Recently, CDC officials encouraged staff in internal emails to embrace data-modernized efforts, pointing to the DMI as the prime example. But at the same time, the agency acknowledged that significant gaps remain, noting on its website that “we have made incredible progress, but we still have a long way to go.”

Adalja pointed to New York City’s health department as one that has bolstered its data capabilities during the last two years. But he stressed that data modernization needs to be a continuous process for local and state health departments.

“Maybe NYC is up to date now with 2022 standards, but the technology and data processing needs to keep up,” Adalja said. “It has to be part of [health departments’] core missions that they’re using the most cutting-edge tools to do their work… There have been some improvements, but they have to be sustainable and not just tied to one moment in time.”
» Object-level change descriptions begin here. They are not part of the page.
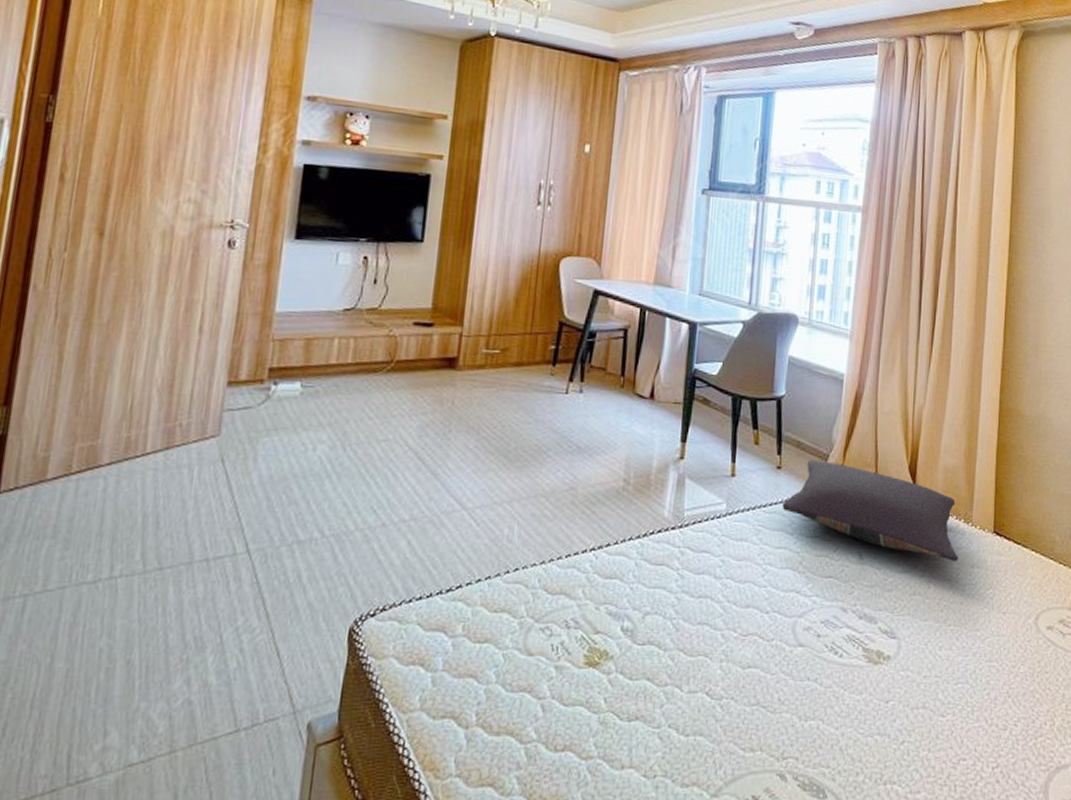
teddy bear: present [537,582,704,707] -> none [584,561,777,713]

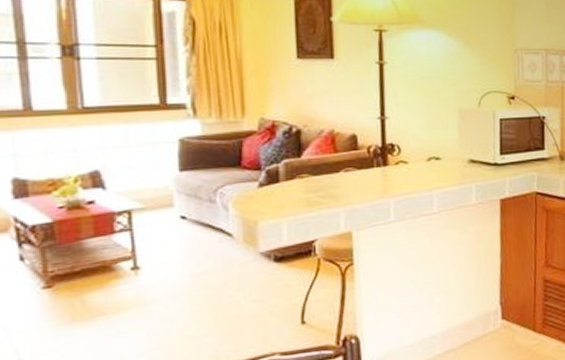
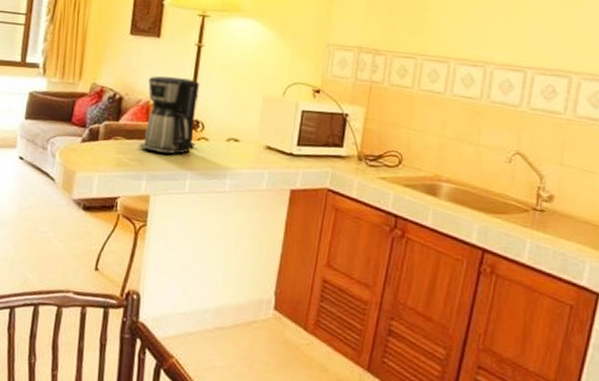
coffee maker: none [329,100,394,185] -> present [139,76,200,154]

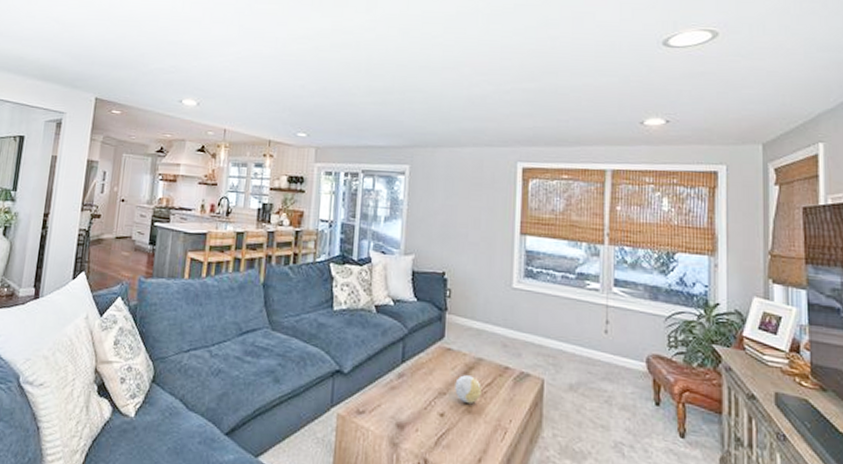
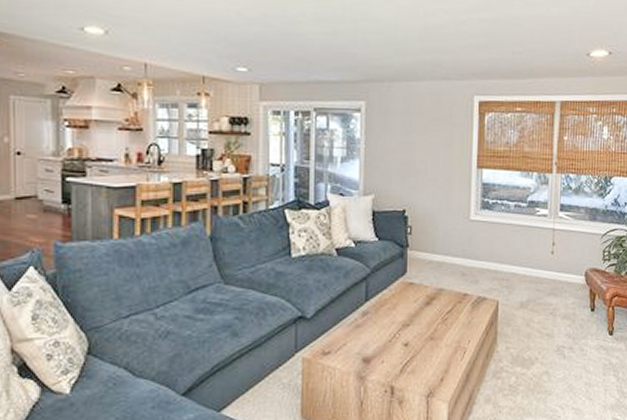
decorative ball: present [455,375,481,403] -> none [418,306,442,331]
Obviously, this comes down to funding as much as it does awareness. But that funding, Adalja stressed, has to be consistently meted out during non-crisis periods. It’s not just about fighting back the next coronavirus: Adalja noted a profound need to more attentively monitor existing diseases such as measles, STDs and HIV.

“We have to start holding politicians accountable for de-prioritizing data and other public health tools,” he added. “Voters need to ask anybody running for office, ‘What’s your plan for public health infrastructure?’ We have a window of opportunity to fix these issues, and it’s really about advocating around them.”